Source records
--------------------------------------------------
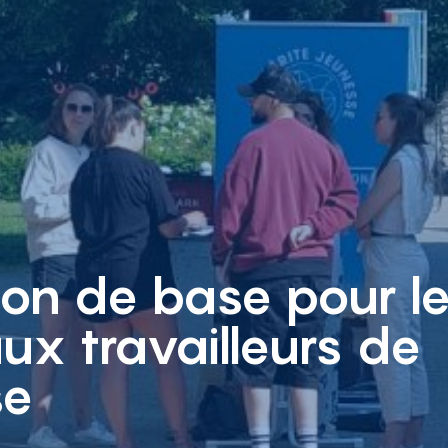
on de base pour l
x travailleurs de
se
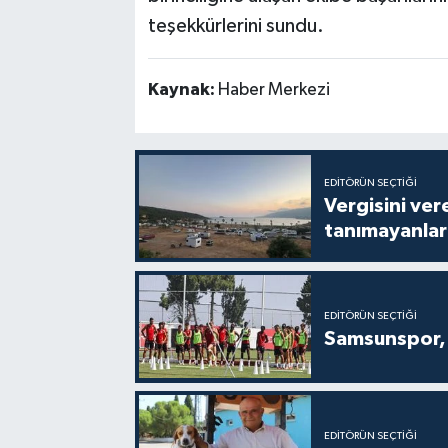
teşekkürlerini sundu.
Kaynak:
Haber Merkezi
EDITÖRÜN SEÇTIĞI
Vergisini ver
tanımayanlar 
EDITÖRÜN SEÇTIĞI
Samsunspor, 
EDITÖRÜN SEÇTIĞI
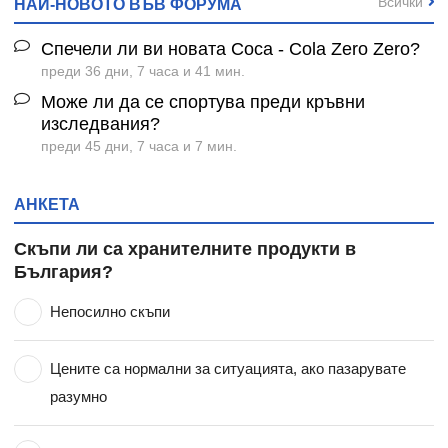
Всички
НАЙ-НОВОТО ВЪВ ФОРУМА
Спечели ли ви новата Coca - Cola Zero Zero?
преди 36 дни, 7 часа и 41 мин.
Може ли да се спортува преди кръвни
изследвания?
преди 45 дни, 7 часа и 7 мин.
АНКЕТА
Скъпи ли са хранителните продукти в
България?
Непосилно скъпи
Цените са нормални за ситуацията, ако пазарувате
разумно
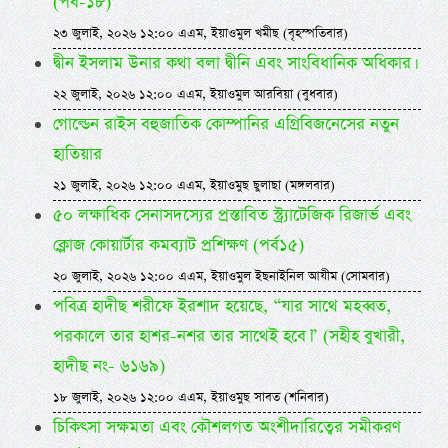
(পর্ব-১৮)
২৩ জুলাই, ২০২৬ ১২:০০ এএম, ইয়াওমুল খমীছ (বৃহস্পতিবার)
দ্বীন ইসলাম উনার কথা বলা দ্বীনি এবং সাংবিধানিক অধিকার।
২২ জুলাই, ২০২৬ ১২:০০ এএম, ইয়াওমুল আরবিয়া (বুধবার)
গোল্ডেন রাইস বহুজাতিক কোম্পানির এগ্রিবিজনেসের নতুন
হাতিয়ার
২১ জুলাই, ২০২৬ ১২:০০ এএম, ইয়াওমুছ ছুলাছা (মঙ্গলবার)
৫০ লক্ষাধিক সেনাসদস্যের প্রস্তাবিত স্ট্র্যাটেজিক রিজার্ভ এবং
ক্লোজ কোয়ার্টার কমব্যাট প্রশিক্ষণ (পর্ব১৫)
২০ জুলাই, ২০২৬ ১২:০০ এএম, ইয়াওমুল ইছনাইনিল আযীম (সোমবার)
পবিত্র হাদীছ শরীফে ইরশাদ হয়েছে, “যার সাথে মহব্বত,
পরকালে তার হাশর-নশর তার সাথেই হবে।” (সহীহ বুখারী,
হাদীছ নং- ৬১৬৯)
১৮ জুলাই, ২০২৬ ১২:০০ এএম, ইয়াওমুছ সাবত (শনিবার)
চিকিৎসা সক্ষমতা এবং কৌশলগত অংশীদারিত্বের সমীকরণ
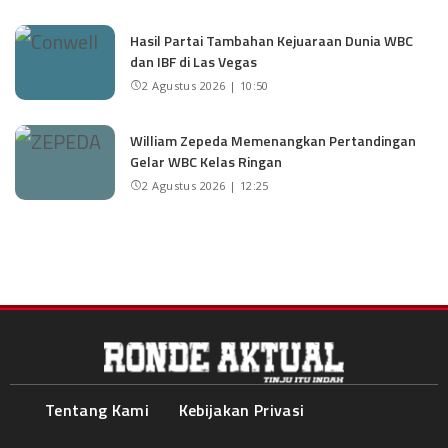
Hasil Partai Tambahan Kejuaraan Dunia WBC
dan IBF di Las Vegas
2 Agustus 2026 | 10:50
William Zepeda Memenangkan Pertandingan
Gelar WBC Kelas Ringan
2 Agustus 2026 | 12:25
Tentang Kami
Kebijakan Privasi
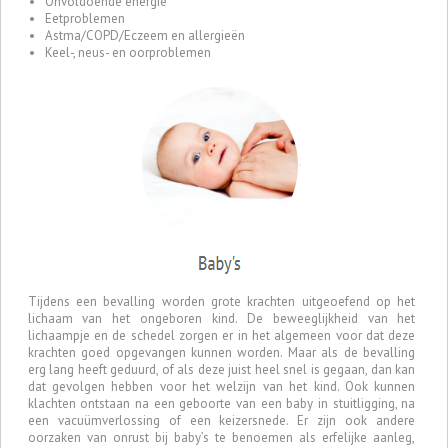
Onvoldoende energie
Eetproblemen
Astma/COPD/Eczeem en allergieën
Keel-, neus- en oorproblemen
Tijdens een bevalling worden grote krachten uitgeoefend op het
lichaam van het ongeboren kind. De beweeglijkheid van het
lichaampje en de schedel zorgen er in het algemeen voor dat deze
krachten goed opgevangen kunnen worden. Maar als de bevalling
erg lang heeft geduurd, of als deze juist heel snel is gegaan, dan kan
dat gevolgen hebben voor het welzijn van het kind. Ook kunnen
klachten ontstaan na een geboorte van een baby in stuitligging, na
een vacuümverlossing of een keizersnede. Er zijn ook andere
oorzaken van onrust bij baby’s te benoemen als erfelijke aanleg,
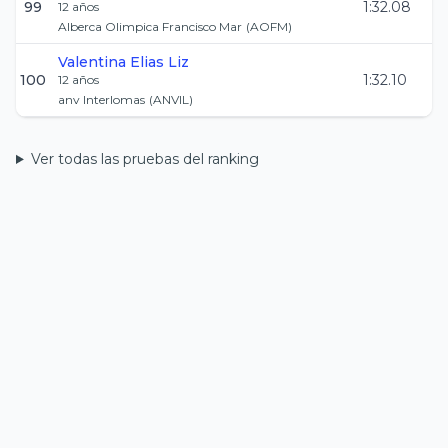
99
1:32.08
12
años
Alberca Olimpica Francisco Mar
(
AOFM
)
Valentina
Elias Liz
100
1:32.10
12
años
anv Interlomas
(
ANVIL
)
Ver todas las pruebas del ranking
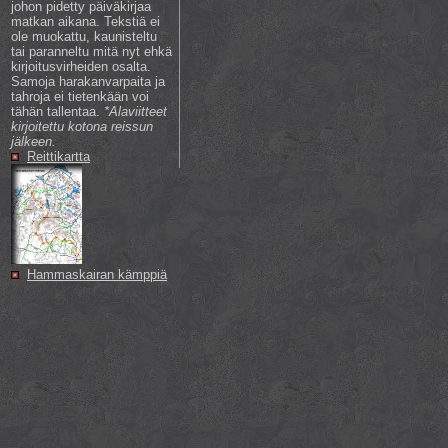
johon pidetty päiväkirjaa
matkan aikana. Tekstiä ei
ole muokattu, kaunisteltu
tai paranneltu mitä nyt ehkä
kirjoitusvirheiden osalta.
Samoja harakanvarpaita ja
tahroja ei tietenkään voi
tähän tallentaa.
*Alaviitteet
kirjoitettu kotona reissun
jälkeen.
Reittikartta
Hammaskairan kämppiä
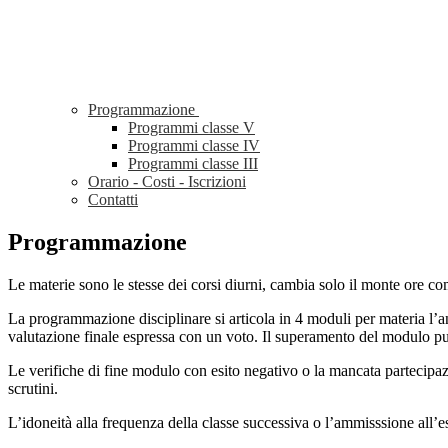
Programmazione
Programmi classe V
Programmi classe IV
Programmi classe III
Orario - Costi - Iscrizioni
Contatti
Programmazione
Le materie sono le stesse dei corsi diurni, cambia solo il monte ore c
La programmazione disciplinare si articola in 4 moduli per materia l
valutazione finale espressa con un voto. Il superamento del modulo può
Le verifiche di fine modulo con esito negativo o la mancata partecipazi
scrutini.
L’idoneità alla frequenza della classe successiva o l’ammisssione all’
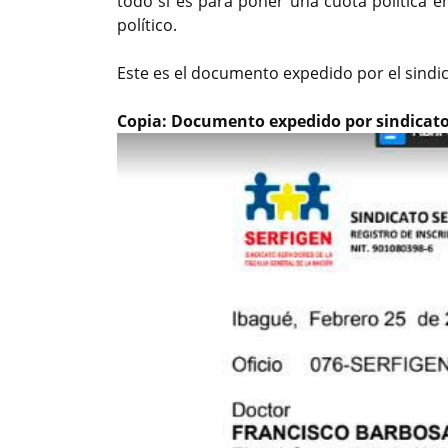
todo si es para poner una cuota política e
político.
Este es el documento expedido por el sindica
Copia: Documento expedido por sindicato 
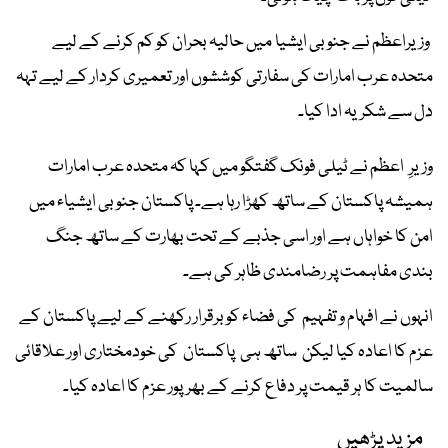
وزیراعظم نے جنوبی ایشیا میں حالیہ بحران کو کم کرنے کے لیے
متحدہ عرب امارات کی سفارتی کوششوں اور تعمیری کردار کے لیے تہہ
دل سے شکریہ ادا کیا۔
وزیرِ اعظم نے ٹیلی فونک گفتگو میں کہا کہ متحدہ عرب امارات
ہمیشہ پاکستان کے ساتھ کھڑا رہا ہے۔ پاکستان جنوبی ایشیاء میں
امن کا خواہاں ہے اور اسی جذبے کے تحت بھارت کے ساتھ جنگ
بندی مفاہمت پر رضامندی ظاہر کی ہے۔
انہوں نے افہام و تفہیم کی فضاء کو برقرار رکھنے کے لیے پاکستان کے
عزم کا اعادہ کیا لیکن ساتھ ہی پاکستان کی خودمختاری اور علاقائی
سالمیت کا ہر قیمت پر دفاع کرنے کے بھرپور عزم کا اعادہ کیا۔
مزید پڑھیں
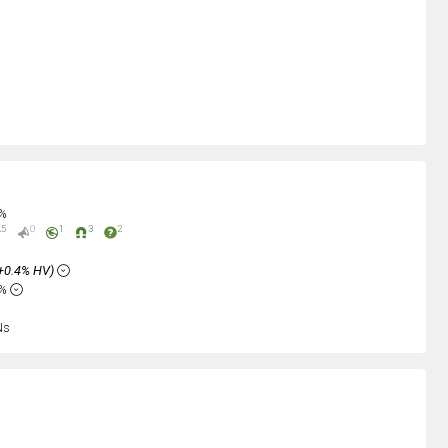
0%
5
0
1
3
2
+0.4% HV)
4%
Ns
--------------------------------------------------
What is needed is each line from the records with the word "worden" in it.

OUTPUT OF THE TASK
Tijdens een bevalling worden grote krachten uitgeoefend op het
krachten goed opgevangen kunnen worden. Maar als de bevalling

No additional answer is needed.